**Exercise 1:**
According to the article on IDF information security, why were more than 30 security investigations opened during the war? Answer in one to three sentences.
**Exercise 2:**
In the article on IDF information security, how many people does Colonel G. say the Shin Bet has arrested, and on what suspicion?

**Passage for review:**
IDF soldier on the phone

A senior IDF officer overseeing information security has revealed the scale of leaks and espionage the military grappled with during the Iron Swords war, describing an unprecedented number of breaches that forced open dozens of security investigations, a volume the army says would normally take a full decade to accumulate.

Colonel G., the outgoing head of the IDF's information security department, presented the findings at a professional conference, describing challenges the military had never encountered before. He said the IDF effectively leaked itself, with the problem persisting and even intensifying as the war went on. Soldiers tweeted their locations in the middle of combat and posted photos from the field. He noted that issues the army believed it had already addressed through after-action reviews and lessons learned kept resurfacing every two months, as if the lessons had been forgotten as quickly as they were learned.

According to Colonel G., more than 30 security investigations were opened during the war specifically to trace the sources of these leaks, a pace of investigative activity he compared to what the army would typically see over an entire decade during routine periods. Alongside the internal leak investigations, the military also ran a parallel intelligence campaign targeting individuals working on behalf of hostile states.

The outgoing department head said the Shin Bet has arrested more than 80 people suspected of gathering intelligence from inside IDF bases. He described it as a real intelligence campaign against a genuine enemy, spies operating inside Israeli territory who were being run and directed from outside.

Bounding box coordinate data
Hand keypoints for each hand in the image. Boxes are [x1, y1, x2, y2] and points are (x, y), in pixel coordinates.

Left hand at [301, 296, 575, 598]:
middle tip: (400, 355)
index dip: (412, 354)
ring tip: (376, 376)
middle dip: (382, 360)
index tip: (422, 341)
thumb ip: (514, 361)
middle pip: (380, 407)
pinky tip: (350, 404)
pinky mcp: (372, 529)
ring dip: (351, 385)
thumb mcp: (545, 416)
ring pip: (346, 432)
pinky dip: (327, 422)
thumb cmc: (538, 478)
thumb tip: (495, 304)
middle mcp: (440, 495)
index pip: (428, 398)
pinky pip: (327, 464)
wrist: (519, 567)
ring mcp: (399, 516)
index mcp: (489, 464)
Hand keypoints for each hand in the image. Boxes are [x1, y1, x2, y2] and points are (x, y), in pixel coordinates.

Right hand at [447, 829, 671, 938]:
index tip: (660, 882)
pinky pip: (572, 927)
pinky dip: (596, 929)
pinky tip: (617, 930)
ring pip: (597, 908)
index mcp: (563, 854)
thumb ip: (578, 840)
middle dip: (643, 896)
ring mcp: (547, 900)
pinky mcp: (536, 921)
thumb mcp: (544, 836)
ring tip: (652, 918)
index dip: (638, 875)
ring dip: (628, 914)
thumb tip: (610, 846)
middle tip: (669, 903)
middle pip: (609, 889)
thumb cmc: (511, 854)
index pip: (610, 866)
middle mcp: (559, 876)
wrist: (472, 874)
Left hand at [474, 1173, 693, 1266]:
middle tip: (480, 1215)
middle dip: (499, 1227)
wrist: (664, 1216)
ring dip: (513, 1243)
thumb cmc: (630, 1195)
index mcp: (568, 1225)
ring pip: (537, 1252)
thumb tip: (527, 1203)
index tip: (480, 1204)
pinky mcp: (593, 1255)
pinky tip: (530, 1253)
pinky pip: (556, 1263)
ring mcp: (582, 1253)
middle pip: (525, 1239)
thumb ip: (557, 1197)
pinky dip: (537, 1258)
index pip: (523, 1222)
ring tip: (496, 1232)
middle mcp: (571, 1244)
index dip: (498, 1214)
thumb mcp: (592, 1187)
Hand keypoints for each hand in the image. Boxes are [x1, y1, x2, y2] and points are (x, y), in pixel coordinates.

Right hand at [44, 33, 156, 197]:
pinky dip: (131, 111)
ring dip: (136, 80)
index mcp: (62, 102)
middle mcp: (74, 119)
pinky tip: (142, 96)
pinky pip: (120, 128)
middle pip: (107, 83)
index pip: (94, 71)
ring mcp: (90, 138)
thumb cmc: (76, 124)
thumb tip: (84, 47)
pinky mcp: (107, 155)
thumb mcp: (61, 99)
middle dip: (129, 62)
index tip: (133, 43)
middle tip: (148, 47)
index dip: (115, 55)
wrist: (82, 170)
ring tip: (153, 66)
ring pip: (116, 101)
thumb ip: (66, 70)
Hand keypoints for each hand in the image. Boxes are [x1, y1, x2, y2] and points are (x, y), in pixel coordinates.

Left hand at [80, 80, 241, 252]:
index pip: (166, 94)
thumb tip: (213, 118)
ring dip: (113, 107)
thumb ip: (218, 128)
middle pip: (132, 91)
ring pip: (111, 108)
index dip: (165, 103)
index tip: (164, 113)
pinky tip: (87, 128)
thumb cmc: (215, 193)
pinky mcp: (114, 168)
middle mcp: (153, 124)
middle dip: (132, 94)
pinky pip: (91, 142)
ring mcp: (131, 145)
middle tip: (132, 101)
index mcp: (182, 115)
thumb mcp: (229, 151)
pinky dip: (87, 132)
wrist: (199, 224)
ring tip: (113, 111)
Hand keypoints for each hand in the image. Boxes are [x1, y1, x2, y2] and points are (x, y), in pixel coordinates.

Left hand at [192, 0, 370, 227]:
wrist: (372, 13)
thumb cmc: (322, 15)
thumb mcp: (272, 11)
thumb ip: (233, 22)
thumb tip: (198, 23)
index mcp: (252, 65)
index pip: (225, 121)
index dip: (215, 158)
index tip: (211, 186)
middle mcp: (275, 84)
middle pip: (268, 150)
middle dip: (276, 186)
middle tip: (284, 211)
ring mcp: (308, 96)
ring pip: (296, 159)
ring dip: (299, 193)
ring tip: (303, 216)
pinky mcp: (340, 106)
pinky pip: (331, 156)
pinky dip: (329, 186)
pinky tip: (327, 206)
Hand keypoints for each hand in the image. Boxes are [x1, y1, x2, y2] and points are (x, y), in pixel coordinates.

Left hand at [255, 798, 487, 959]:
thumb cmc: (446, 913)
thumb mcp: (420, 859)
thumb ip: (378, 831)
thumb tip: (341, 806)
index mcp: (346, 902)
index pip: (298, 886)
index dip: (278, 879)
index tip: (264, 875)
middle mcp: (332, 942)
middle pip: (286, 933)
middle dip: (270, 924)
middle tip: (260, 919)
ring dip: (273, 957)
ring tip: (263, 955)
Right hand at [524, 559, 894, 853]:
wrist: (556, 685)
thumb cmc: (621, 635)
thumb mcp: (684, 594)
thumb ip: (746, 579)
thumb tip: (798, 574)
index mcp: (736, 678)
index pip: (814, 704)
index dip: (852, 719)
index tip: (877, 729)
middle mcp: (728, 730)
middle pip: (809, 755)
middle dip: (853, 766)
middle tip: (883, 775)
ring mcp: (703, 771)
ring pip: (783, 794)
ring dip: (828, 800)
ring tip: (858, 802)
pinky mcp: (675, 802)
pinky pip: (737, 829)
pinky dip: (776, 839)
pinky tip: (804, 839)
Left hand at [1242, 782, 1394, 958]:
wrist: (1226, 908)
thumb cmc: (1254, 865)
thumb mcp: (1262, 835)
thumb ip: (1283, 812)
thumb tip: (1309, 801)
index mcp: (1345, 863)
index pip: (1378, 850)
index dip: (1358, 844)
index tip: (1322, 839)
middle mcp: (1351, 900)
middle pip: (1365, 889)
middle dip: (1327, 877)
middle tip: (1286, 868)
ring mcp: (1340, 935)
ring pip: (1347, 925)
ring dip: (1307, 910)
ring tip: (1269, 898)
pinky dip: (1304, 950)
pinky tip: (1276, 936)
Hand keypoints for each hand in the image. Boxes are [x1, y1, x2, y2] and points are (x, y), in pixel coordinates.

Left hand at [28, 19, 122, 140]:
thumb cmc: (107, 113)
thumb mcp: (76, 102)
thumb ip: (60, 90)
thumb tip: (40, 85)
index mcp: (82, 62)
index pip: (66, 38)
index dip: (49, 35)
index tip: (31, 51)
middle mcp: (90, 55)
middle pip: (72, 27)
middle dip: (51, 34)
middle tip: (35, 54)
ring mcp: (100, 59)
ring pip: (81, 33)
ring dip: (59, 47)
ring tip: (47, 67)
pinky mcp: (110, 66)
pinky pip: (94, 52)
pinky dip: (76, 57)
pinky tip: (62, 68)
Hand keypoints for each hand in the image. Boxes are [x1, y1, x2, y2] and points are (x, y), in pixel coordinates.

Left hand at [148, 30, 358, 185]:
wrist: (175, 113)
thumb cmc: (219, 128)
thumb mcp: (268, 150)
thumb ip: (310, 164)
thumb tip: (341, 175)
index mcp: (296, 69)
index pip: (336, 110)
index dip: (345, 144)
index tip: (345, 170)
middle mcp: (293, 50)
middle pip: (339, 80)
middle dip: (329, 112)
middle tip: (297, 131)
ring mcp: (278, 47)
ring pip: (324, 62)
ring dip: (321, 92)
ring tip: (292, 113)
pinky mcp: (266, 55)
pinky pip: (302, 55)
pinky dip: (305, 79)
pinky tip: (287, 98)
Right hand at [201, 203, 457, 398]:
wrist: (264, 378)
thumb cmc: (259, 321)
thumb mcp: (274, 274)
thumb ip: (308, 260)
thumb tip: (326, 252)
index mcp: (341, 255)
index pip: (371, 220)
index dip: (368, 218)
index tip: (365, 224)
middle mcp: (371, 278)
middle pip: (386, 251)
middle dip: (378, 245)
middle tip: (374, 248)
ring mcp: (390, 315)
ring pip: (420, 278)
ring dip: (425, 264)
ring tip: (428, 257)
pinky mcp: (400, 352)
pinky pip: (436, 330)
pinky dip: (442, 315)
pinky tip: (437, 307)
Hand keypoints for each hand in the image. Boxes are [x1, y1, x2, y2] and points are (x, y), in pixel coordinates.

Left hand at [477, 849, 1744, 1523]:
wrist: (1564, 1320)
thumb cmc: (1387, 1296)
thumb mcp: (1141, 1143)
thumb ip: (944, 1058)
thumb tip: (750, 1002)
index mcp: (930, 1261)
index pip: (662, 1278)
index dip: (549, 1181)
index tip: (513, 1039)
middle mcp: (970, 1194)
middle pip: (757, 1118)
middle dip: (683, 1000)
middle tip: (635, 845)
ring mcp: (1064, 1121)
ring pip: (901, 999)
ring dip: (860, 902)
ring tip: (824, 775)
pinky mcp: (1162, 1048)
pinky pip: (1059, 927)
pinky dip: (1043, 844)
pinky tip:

**Your solution 1:**
The investigations were opened specifically to trace the sources of the leaks that occurred during the war. Colonel G. said this pace of investigative activity would typically take an entire decade during routine periods.

**Your solution 2:**
More than 80 people, suspected of gathering intelligence from inside IDF bases.